"Um Barco atracado ao cais é sempre um sonho preso"

sexta-feira, junho 04, 2010

UM POMBO COM SORTE


















Continua a ser um bichinho indefeso, mas sôfrego de vida, a caminho das seis semanas ao meu lado...
Tenho falado muito dele na minha página do Facebook, porém, apercebi-me que no "Águas do Sul"faltava mais informação sobre o Kiko.
O animal que me caiu pela chaminé num dia de trabalho e que atabalhoadamente coloquei com pão e água na varanda, indo trabalhar com má consciência, pensando que era mais um que ia morrer, e ainda por cima, naquele dia com temperatura de esturricar humanos e bichos...está em boa forma, já socializou com outros pombos, quiçá parentes, e, quando eu pensava que tinha chegado a hora de dizer adeus e quase lacrimejava por causa da separação, eis que ele regressa , vai e volta, qual filho pródigo para dormitar uma sesta no meu braço.
Talvez tenha ralhado comigo quando me bicou nos dedos (ou queria que lhe desse mais broa desfeita na mão?) Percebo pouco de pássaros...estou a fazer uma formação intensiva, tentando captar os sinais que este novo amigo emite.
E enquanto o país protesta contra toda a sorte de injustiças e desdenha de certas medidas de pseudo combate à crise, depois do dia nacional das colectividades e da criança, acontecimentos que não assinalei, cansado da minha vida de cansaços, eis que o Kiko vem dormir a casa, procura-me para vomitar "karias" que comeu na rua e bater sorna, subir para o meu ombro, falar comigo, envolver-me...
Ontem quando saí para ir ao café e à mercearia, fui com o coração nas mãos. Teria perdido o amigo, agora a vadiar, naquela liberdade que tanto desejei para ele...?
Ainda esta manhã antes de eu sair, com o bico bateu na janela da varanda, para o deixar entrar... então o kiko subiu para o meu ombro, piando, com enorme desfaçatez...
A varanda, a casa é o seu ninho e o Luís o pai-humano maternal, que há seis semanas tinha imensos preconceitos contra esses ratos com asas mais as doenças que podem provocar...
Como se costumava dizer em linguagem popular das mulheres de Alcântara, neste bairro onde cresci (no parapeito de uma janela, sonhando voos para lá daquele mar quase à porta, menino pombo de Lisboa), paguei com a língua...esta língua meiga, que também sei usar, para falar de uma amizade, tão natural quanto estranha, tão delicada como inquieta, tão eufórica, que chega a ser melancólica...
Antigamente, desciam Pais Natais e Meninos Jesus pela chaminé, agora são pombos, orfãos, frágeis, assustadiços, caídos do ninho, numa maré de fuligem e susto.
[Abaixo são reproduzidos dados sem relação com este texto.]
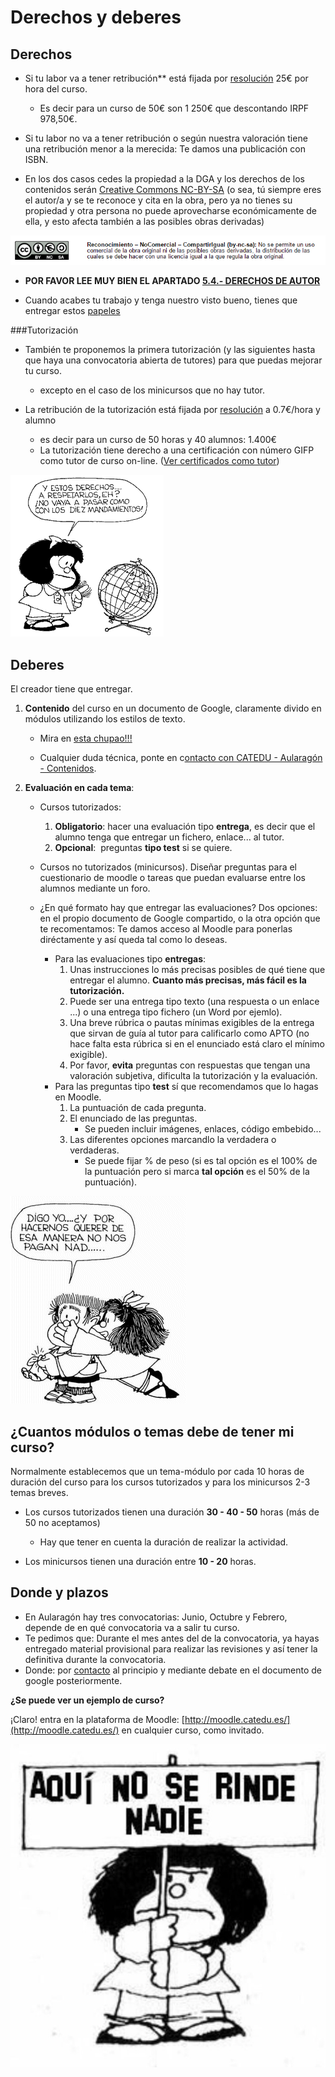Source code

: 
# Derechos y deberes

## Derechos

* Si tu labor va a tener retribución** está fijada por [resolución](papeles_y_legislacin.md) 25€ por hora del curso.

    * Es decir para un curso de 50€ son 1 250€ que descontando IRPF 978,50€.

* Si tu labor no va a tener retribución o según nuestra valoración tiene una retribución menor a la merecida: Te damos una publicación con ISBN.

* En los dos casos cedes la propiedad a la DGA y los derechos de los contenidos serán [Creative Commons NC-BY-SA](https://creativecommons.org/licenses/by-nc-sa/3.0/es/) (o sea, tú siempre eres el autor/a y se te reconoce y cita en la obra, pero ya no tienes su propiedad y otra persona no puede aprovecharse económicamente de ella, y esto afecta también a las posibles obras derivadas)

![](img/creativecommons.png)

* **POR FAVOR LEE MUY BIEN EL APARTADO [5.4.- DERECHOS DE AUTOR](/derechos_de_autor.md)**

* Cuando acabes tu trabajo y tenga nuestro visto bueno, tienes que entregar estos [papeles](papeles_y_legislacin.md)

###Tutorización

* También te proponemos la primera tutorización  (y las siguientes hasta que haya una convocatoria abierta de tutores) para que puedas mejorar tu curso.

    * excepto en el caso de los minicursos que no hay tutor.

* La retribución de la tutorización está fijada por [resolución](papeles_y_legislacin.md) a 0.7€/hora y alumno

    * es decir para un curso de 50 horas y 40 alumnos: 1.400€
    * La tutorización tiene derecho a una certificación con número GIFP como tutor de curso on-line. ([Ver certificados como tutor](https://catedu.gitbooks.io/curso-de-tutores/content/8_certificados.html))

![](img/derechos-del-nincc83o-10-mafalda.gif)

## Deberes

El creador tiene que entregar.

1. **Contenido** del curso en un documento de Google, claramente divido en módulos utilizando los estilos de texto.
    
    * Mira en [esta chupao!!!](est_chupao.html)

    * Cualquier duda técnica, ponte en c[ontacto con CATEDU - Aularagón - Contenidos](http://soporte.catedu.es/).

2. **Evaluación en cada tema**:

    * Cursos tutorizados:

        1. **Obligatorio**: hacer una evaluación tipo **entrega**, es decir que el alumno tenga que entregar un fichero, enlace... al tutor.
        2. **Opcional**:  preguntas **tipo test** si se quiere.

    * Cursos no tutorizados (minicursos). Diseñar preguntas para el cuestionario de moodle o tareas que puedan evaluarse entre los alumnos mediante un foro.
    * ¿En qué formato hay que entregar las evaluaciones? Dos opciones: en el propio documento de Google compartido, o la otra opción que te recomentamos: Te damos acceso al Moodle para ponerlas diréctamente y así queda tal como lo deseas.
        * Para las evaluaciones tipo **entregas**:
            1. Unas instrucciones lo más precisas posibles de qué tiene que entregar el alumno. **Cuanto más precisas, más fácil es la tutorización.**
            2. Puede ser una entrega tipo texto (una respuesta o un enlace ...) o una entrega tipo fichero (un Word por ejemlo).
            3. Una breve rúbrica o pautas mínimas exigibles de la entrega que sirvan de guía al tutor para calificarlo como APTO (no hace falta esta rúbrica si en el enunciado está claro el mínimo exigible).
            4. Por favor, **evita** preguntas con respuestas que tengan una valoración subjetiva, dificulta la tutorización y la evaluación.
        * Para las preguntas tipo **test** sí que recomendamos que lo hagas en Moodle.
            1. La puntuación de cada pregunta.
            2. El enunciado de las preguntas.
                * Se pueden incluir imágenes, enlaces, código embebido...
            3. Las diferentes opciones marcandlo la verdadera o verdaderas.
                * Se puede fijar % de peso (si es tal opción es el 100% de la puntuación pero si marca **tal opción** es el 50% de la puntuación).

![](img/DERECHO_NO._6[1].gif)

## ¿Cuantos módulos o temas debe de tener mi curso?

Normalmente establecemos que un tema-módulo por cada 10 horas de duración del curso para los cursos tutorizados y para los minicursos 2-3 temas breves.

* Los cursos tutorizados tienen una duración **30 - 40 - 50** horas (más de 50 no aceptamos)

    * Hay que tener en cuenta la duración de realizar la actividad.

* Los minicursos tienen una duración entre **10 - 20** horas.

## Donde y plazos

* En Aularagón hay tres convocatorias: Junio, Octubre y Febrero, depende de en qué convocatoria va a salir tu curso.
* Te pedimos que: Durante el mes antes del de la convocatoria, ya hayas entregado material provisional para realizar las revisiones y así tener la definitiva durante la convocatoria. 
* Donde: por [contacto](http://soporte.catedu.es/) al principio y mediante debate en el documento de google posteriormente.

**¿Se puede ver un ejemplo de curso?**

¡Claro! entra en la plataforma de Moodle: [http://moodle.catedu.es/](http://moodle.catedu.es/) en cualquier curso, como invitado.

![](img/B9oXViWIIAExKFt.jpg)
Sem saber o que os espera depois da queda...
Este teve a sorte de conhecer um pai chamado Luís.
Texto e fotos de Luís Filipe Maçarico

5 comentários:

paula disse...

olha luís,é uma história linda que também a mim me comoveu.Os animais são fantásticos.para além de tudo,escreves mto bem.gostava tanto que o nosso querido camarada e meu querido primo lê-se esta prova de amor.Estou a referir-me a MANUEL DA FONSECA.Continua a ser assim.um beijo grande.paula

REPENSAR disse...

Caro luís os meus parabéns pelo texto que nos faz viver a situação e tb. pelas lindas fotos.A minha preferida é aquela em que ele está aninhado no seu pescoço ,)

Mar Arável disse...

Uma bela história

para um pai sensível

Abraço

Ezul disse...

Olha o Kiko, com o seu olhar de espanto como é o de todos os meninos pássaros gatos pessoas que olham o mundo como quem vê apenas a verdade e a beleza da vida!Semore senti que é nesse olhar que nos encontramos com o universo, tão desfeito que fica o egocentrismo humano! É por esse olhar que sabemos também ser ave e felino e, por isso mesmo, ser gente!
Muitos sorrisos para os dois!
:))

rosa disse...

Nunca digas!
" Desta agua não beberei"
É assim meu amigo, o que muda não é o mundo!...
Mas sim a forma com que nós o olhamos...
Está tudo aí!
O Céu
O Homem
A Natureza
Repara que o Homem está no meio! Porque será?
Talvez porque tenha que estar em sujeição, às duas obras mais importantes, Céu e Natureza.
O ser humano foi beneficiado em muitas coisas, o seu olhar tem uma das lentes mais perfeitas que existe em qualquer ser vivo, e sem que tenha que mudar de lentes pode visualizar tudo do maior ao mais pequeno pormenor.
Desta feita calhou-te a ti olhares um simples pombo com os olhos da alma, tornando importante aquilo que antes até desprezavas.
Obrigada amigo por continuares a olhar esta tua amiga com os olhos do coração.